A empresa, então, decidiu retornar ao Brasil mesmo sem autorização para reentrada dos resíduos no país, o que configura crime, de acordo com Francisco. “A MSK ameaçou abandonar o casco no nosso litoral, alegando que a culpa seria do governo brasileiro, o que é, obviamente, um absurdo. Ela é proprietária do resíduo, então tem obrigação de dar destinação adequada”, disse o advogado.
De acordo com o advogado, caso a ameaça se concretize, as empresas responsáveis pelos resíduos do ex porta navios podem ser condenadas por importar ilegalmente o casco do navio – reingresso não autorizado – e também pelo abandono dos resíduos, que fere a Convenção de Basileia e o Artigo 56, Parágrafo 1º, da Lei nº 9605 de 1998.
A norma proíbe “produzir, processar, embalar, importar, exportar, comercializar, fornecer, transportar, armazenar, guardar, ter em depósito ou usar produto ou substância tóxica, perigosa ou nociva à saúde humana ou ao meio ambiente, em desacordo com as exigências estabelecidas” sob pena de reclusão de um a quatro anos e multa, que pode chegar até R$ 50 milhões, além de eventuais ações de reparação por perdas e danos ao meio ambiente.
O advogado explica ainda que a Justiça brasileira vai ter que decidir se o casco pode ou não atracar no país, visto que entrou ilegalmente e o Ibama alega que o Brasil não tem nenhum estaleiro com estrutura adequada para lidar com os resíduos e realizar a manutenção necessária para a exportação.
No que diz respeito às alegações da MSK, sobre negligência por parte das autoridades brasileiras, Francisco afirma que será necessária uma análise probatória para definir se o Ibama cometeu algum erro – ou não – ao atestar que aqueles restos de embarcação poderiam ser exportados.
Entenda o caso
Uma vez que o navio foi descomissionado pela Marinha, seu casco passou a ser classificado como “resíduo sólido, exigindo destinação final ambientalmente adequada, conforme a Convenção de Basileia sobre o Controle de Movimentos Transfronteiriços de Resíduos Perigosos e seu Depósito.
A embarcação teve sua saída do país autorizada pelo Ibama após avaliação, para ser reciclado num estaleiro credenciado na Turquia.

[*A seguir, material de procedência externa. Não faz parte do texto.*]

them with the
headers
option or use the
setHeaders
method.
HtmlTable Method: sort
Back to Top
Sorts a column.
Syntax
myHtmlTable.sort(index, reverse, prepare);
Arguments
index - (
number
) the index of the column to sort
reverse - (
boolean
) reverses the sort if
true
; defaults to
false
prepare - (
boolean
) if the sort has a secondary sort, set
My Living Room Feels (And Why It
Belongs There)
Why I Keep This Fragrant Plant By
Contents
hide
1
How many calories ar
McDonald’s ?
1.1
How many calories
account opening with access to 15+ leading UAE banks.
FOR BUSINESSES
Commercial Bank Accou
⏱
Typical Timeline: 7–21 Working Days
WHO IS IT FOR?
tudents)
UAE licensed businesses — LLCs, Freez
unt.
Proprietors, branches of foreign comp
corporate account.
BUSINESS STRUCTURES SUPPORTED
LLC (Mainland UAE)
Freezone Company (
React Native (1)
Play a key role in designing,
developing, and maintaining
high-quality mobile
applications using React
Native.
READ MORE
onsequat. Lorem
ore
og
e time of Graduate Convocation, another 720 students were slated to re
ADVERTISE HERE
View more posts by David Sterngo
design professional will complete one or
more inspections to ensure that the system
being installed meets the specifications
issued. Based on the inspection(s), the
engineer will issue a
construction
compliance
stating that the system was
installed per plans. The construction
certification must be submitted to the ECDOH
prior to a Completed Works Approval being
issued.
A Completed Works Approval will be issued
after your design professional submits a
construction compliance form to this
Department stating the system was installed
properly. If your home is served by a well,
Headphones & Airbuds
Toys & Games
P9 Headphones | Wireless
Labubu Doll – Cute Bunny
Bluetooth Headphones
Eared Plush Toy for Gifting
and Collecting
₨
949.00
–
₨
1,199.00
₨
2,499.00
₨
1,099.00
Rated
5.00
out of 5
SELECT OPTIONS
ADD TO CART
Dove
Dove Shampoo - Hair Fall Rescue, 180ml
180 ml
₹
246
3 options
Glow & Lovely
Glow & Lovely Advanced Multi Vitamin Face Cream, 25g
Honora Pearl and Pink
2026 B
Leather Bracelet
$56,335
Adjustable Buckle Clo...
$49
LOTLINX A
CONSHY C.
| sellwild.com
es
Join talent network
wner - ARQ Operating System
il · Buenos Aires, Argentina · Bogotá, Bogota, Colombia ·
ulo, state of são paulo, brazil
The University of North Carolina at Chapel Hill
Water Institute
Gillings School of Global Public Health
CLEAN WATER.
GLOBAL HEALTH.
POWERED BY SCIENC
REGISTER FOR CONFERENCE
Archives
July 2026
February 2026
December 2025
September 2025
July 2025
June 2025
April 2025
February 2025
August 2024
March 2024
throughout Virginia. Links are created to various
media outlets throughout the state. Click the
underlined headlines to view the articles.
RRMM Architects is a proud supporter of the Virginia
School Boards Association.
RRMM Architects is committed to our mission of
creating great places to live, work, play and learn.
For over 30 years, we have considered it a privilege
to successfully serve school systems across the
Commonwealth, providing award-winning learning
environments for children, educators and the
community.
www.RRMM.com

No entanto, a autoridade ambiental turca cancelou o consentimento para a operação quando a embarcação já estava a caminho, o que levou o Ibama a também suspender seu consentimento para a exportação e determinar o retorno do casco ao Brasil.
Nos últimos três meses, a Marinha orientou os proprietários a atracar em porto brasileiro e solicitar novamente a exportação para algum país que faça parte da Convenção de Basileia com a finalidade de reciclagem. A MSK chegou a solicitar arribada forçada no Porto de Suape, em Pernambuco, o que foi proibido pela Justiça Federal, sob o argumento de que a atracação traria riscos.
A transportadora do casco do porta-aviões, que alega cumprir todas as normas internacionais, ainda chegou a pedir à Justiça informações sobre outros barcos com amianto no porto, acusando uma diferença de tratamento com relação a estas, supostas, outras embarcações.
“A única forma de realizar o descarte do amianto é levarmos o navio para desmonte e reciclagem no estaleiro na Turquia, mas para isso é preciso consertá-lo, caso contrário ficará vagando eternamente na costa pernambucana, correndo risco de acidentes como recentemente ocorreu no Rio de Janeiro”, afirmou o advogado da empresa, Zilan Costa e Silva.